"I Carry All My Tension In My Shoulders"
(September 12, 2017)
I wish I had a dollar for everyone who has ever said to me, “I carry all my stress in my shoulders”. I’d be able to retire to – well, Tampa. Or maybe Rockport, Texas. But all hyperbole aside, I (and everyone else on the front lines of medical and health care) have heard this exact statement probably a million times... well, ok, a LOT.
That is because everyone ‘carries their tension in their shoulders’. It’s part of the normal physiology of stress. Your body may have developed its own unique variation of the standard stress response (like maybe a rash, or nausea, or “Vatican Vibes” suddenly playing in your head). That just means that you are endowed with your own personal bit of extra misery in addition to everything else that happens to your body under stress.
The reason for the universal symptom of tight shoulders is, as is so often the case, your body being smarter than it sometimes appears to be. Stress is also known as the “fight or flight” response because one of those two activities is what your body is preparing to do, and to do either of those things you’re going to need your muscles in a state of readiness. Ever see a couple of animals getting ready to fight? You'll see that shoulder hunch thing. THEY carry all their tension in their shoulders as well.
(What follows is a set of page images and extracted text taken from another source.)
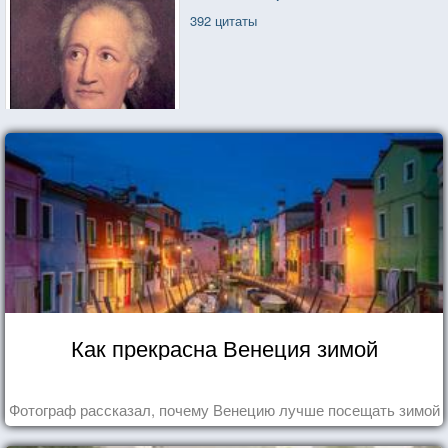
392 цитаты
Как прекрасна Венеция зимой
Фотограф рассказал, почему Венецию лучше посещать зимой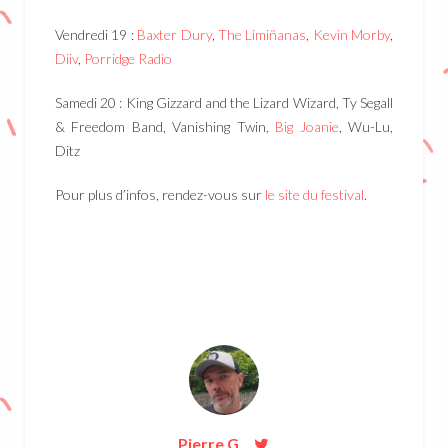
Vendredi 19 :
Baxter Dury
,
The Limiñanas
,
Kevin Morby
,
Diiv
,
Porridge Radio
Samedi 20 : King Gizzard and the Lizard Wizard, Ty Segall
& Freedom Band, Vanishing Twin,
Big Joanie
, Wu-Lu,
Ditz
Pour plus d’infos, rendez-vous sur
le site du festival
.
Pierre G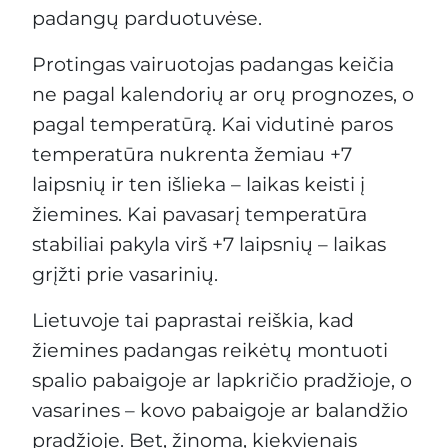
padangų parduotuvėse.
Protingas vairuotojas padangas keičia
ne pagal kalendorių ar orų prognozes, o
pagal temperatūrą. Kai vidutinė paros
temperatūra nukrenta žemiau +7
laipsnių ir ten išlieka – laikas keisti į
žiemines. Kai pavasarį temperatūra
stabiliai pakyla virš +7 laipsnių – laikas
grįžti prie vasarinių.
Lietuvoje tai paprastai reiškia, kad
žiemines padangas reikėtų montuoti
spalio pabaigoje ar lapkričio pradžioje, o
vasarines – kovo pabaigoje ar balandžio
pradžioje. Bet, žinoma, kiekvienais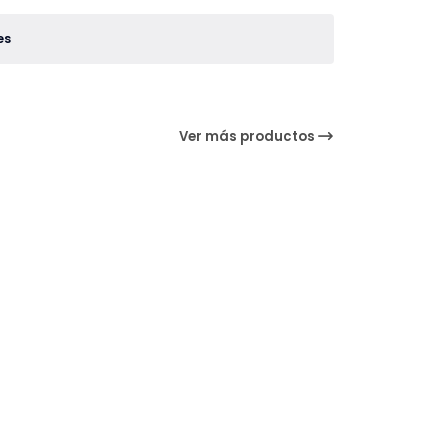
es
Ver más productos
So muscle tightness and tension, especially in the neck, shoulders and upper back, is just a mundane part of the glorious stress experience we have all come to know so well.
There are two ways to come at solving this problem. The same two approaches that you have in trying to deal with pretty much every problem there is. You can either prevent it or deal with it once you’ve got it.
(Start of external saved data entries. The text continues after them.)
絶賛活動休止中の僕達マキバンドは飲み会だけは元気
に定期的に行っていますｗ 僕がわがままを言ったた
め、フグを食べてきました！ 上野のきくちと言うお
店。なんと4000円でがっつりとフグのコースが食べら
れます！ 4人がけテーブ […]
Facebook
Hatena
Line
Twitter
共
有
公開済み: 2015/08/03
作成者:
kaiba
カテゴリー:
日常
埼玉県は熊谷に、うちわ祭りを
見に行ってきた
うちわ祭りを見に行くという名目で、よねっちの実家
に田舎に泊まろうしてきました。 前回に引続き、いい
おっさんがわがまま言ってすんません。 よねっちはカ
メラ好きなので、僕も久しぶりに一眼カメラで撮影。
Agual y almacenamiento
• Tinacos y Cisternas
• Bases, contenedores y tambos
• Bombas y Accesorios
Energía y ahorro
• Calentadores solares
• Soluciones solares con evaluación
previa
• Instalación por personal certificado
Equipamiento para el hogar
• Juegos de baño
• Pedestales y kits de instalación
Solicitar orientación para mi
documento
In terms of prevention, you can avoid getting stressed in the first place by eliminating the stressor. That is a much under-used technique, probably because it involves thinking outside the box – either the box of your own head or the box that our society puts us in with its “you musts” or its “you can’ts”. So giving whatever is stressing you out a frank and fresh look is always a good idea.
Or you can decide that said stressor simply will no longer get to you. This is genuinely do-able with a little practice, and once you’ve learned to do it your only problem will be in trying not to apply it to everything around you.
Anyone with chronically tight painful shoulders is almost certainly going to have to do something along the lines of what I just listed above, because if you are hurting, you are surely way too stressed for good health.
Once those muscles start tightening up, though, here are a few more ideas.
1) You should examine the ergonomics of your daily activities. If you work a lot at the computer and your keyboard or mouse is at the wrong height, or if you drive a lot and the seat and headrest of your vehicle are not properly adjusted -- just to name a couple -- your upper back neck and shoulder muscles are being forced to work way too hard and they will protest, loud, long, and constantly.
2) Just let them go. When you feel your shoulders starting to tighten up, take a deep breath in and let gravity pull them down on the exhale. Then do it again.
3) Get someone to rub them. I fondly remember an evening phone call from the wife of a patient I had seen that day for the first time, asking, “did you tell my husband that I had to rub his shoulders for ten minutes every night?” Of course I couldn’t lie, and said no. I never saw him again. I wonder if anyone else ever did.
But there’s an easy technique for that (shoulder rubbing, that is -- not spouse disposal) which won’t oppress anyone unduly. Look at the potential shoulder rub-ee from behind. That line of muscle between the base of the neck and point of the shoulder? There is a bulgy place about halfway between the two. If you just grip that with your hand and squeeze GENTLY (at least to start with), you can do a great job of relaxing those shoulder muscles quickly and nicely. You pretty much can’t do this on yourself. But two of you can take turns!
4) The long forgotten Bed Buddy. Like this little fellow here:
You can chill it in the freezer OR heat it in the microwave and drape it across the tight part of your shoulders. It feels pretty good, and the weight will remind to you let your shoulders relax.
5) Upper body resistance exercise. This helps prevent your shoulders from tightening up in the first place AND helps relax them if they are already tight. They should be part of everyone’s exercise program anyway.
5) Alcohol and similar substances. This is the most fun of all my suggestions. But I would not go overboard with it. In fact, I would employ it quite judiciously, and only if nothing else worked. With that caveat, knock yourself out (although not literally) because stress is Bad for you, and relieving it (as long as the solution isn’t worse than the problem) is Good.
And of course there is acupuncture (which works on BOTH reducing the stress in the first place and on relaxing muscles, by the way), chiropractic, massage and such similar things.
I would also mention that if you are waking up in the morning with tight painful shoulders or neck, there is probably something wrong with your mattress or (more likely) pillow. Most people have pillows that are too thick.
Hopefully there will be something helpful in all this for you today. Remember, it’s only 103 days ‘til Xmas! Start de-stressing NOW!